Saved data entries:
==================================================

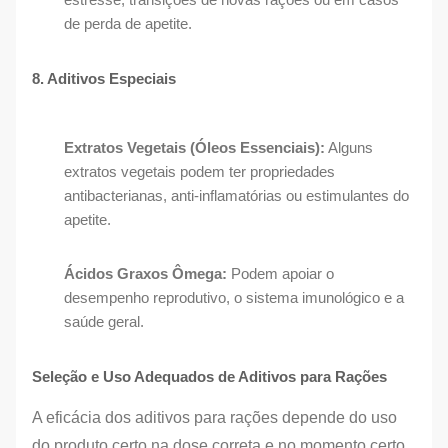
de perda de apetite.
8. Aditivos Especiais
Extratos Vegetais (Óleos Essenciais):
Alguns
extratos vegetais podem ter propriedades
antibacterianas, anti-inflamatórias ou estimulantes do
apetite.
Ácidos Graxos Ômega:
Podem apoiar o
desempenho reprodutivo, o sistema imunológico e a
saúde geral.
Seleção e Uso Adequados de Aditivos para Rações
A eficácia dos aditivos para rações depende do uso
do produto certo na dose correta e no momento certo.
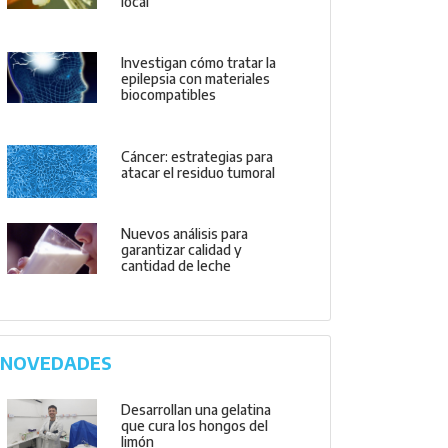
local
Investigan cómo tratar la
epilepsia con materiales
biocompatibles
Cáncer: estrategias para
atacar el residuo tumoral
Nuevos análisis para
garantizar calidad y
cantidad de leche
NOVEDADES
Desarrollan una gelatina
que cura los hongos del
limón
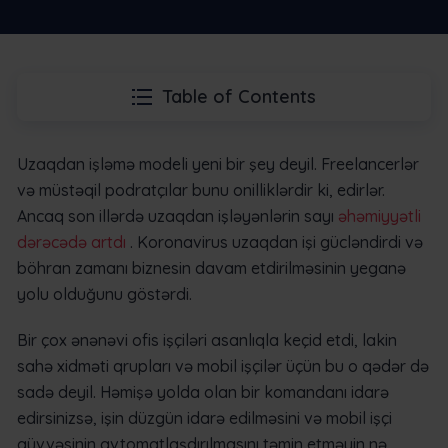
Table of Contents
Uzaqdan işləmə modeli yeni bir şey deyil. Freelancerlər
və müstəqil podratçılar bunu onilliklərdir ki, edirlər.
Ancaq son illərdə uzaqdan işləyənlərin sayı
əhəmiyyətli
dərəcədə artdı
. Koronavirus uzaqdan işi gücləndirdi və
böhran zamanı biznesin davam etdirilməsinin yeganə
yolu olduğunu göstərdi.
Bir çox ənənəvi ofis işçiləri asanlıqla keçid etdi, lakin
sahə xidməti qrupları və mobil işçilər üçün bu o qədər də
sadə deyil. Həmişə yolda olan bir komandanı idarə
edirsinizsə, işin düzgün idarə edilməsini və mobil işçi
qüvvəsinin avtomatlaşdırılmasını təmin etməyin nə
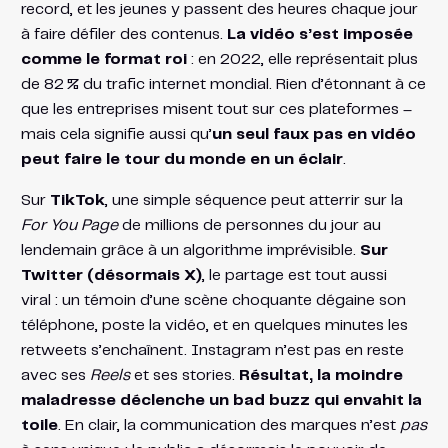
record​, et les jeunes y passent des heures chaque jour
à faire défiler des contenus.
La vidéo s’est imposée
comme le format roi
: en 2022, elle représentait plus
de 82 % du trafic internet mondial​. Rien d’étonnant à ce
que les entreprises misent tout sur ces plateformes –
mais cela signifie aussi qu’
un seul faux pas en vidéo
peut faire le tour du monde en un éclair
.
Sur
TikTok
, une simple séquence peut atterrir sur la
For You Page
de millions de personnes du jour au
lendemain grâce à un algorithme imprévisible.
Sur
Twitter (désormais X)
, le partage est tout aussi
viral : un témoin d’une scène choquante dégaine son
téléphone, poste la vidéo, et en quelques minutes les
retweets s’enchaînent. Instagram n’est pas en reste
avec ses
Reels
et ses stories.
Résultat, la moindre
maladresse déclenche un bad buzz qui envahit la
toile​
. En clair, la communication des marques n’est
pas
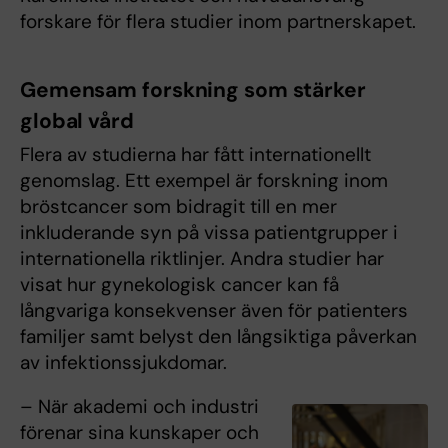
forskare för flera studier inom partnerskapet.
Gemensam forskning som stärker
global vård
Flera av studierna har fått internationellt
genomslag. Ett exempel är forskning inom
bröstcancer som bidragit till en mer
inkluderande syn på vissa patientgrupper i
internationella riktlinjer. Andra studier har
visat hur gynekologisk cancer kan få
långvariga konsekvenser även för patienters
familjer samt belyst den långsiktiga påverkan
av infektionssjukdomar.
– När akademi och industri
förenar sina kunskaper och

==================================================

* [WORK INSTRUCTION] Work from the entries above. Set down exactly and only the lines from the line with "viral : un témoin" to the line with "Flera av studierna har fått internationellt", both included, and leave the pictures out.

* [ANSWER SPACE]
viral : un témoin d’une scène choquante dégaine son
téléphone, poste la vidéo, et en quelques minutes les
retweets s’enchaînent. Instagram n’est pas en reste
avec ses
Reels
et ses stories.
Résultat, la moindre
maladresse déclenche un bad buzz qui envahit la
toile​
. En clair, la communication des marques n’est
pas
forskare för flera studier inom partnerskapet.
Gemensam forskning som stärker
global vård
Flera av studierna har fått internationellt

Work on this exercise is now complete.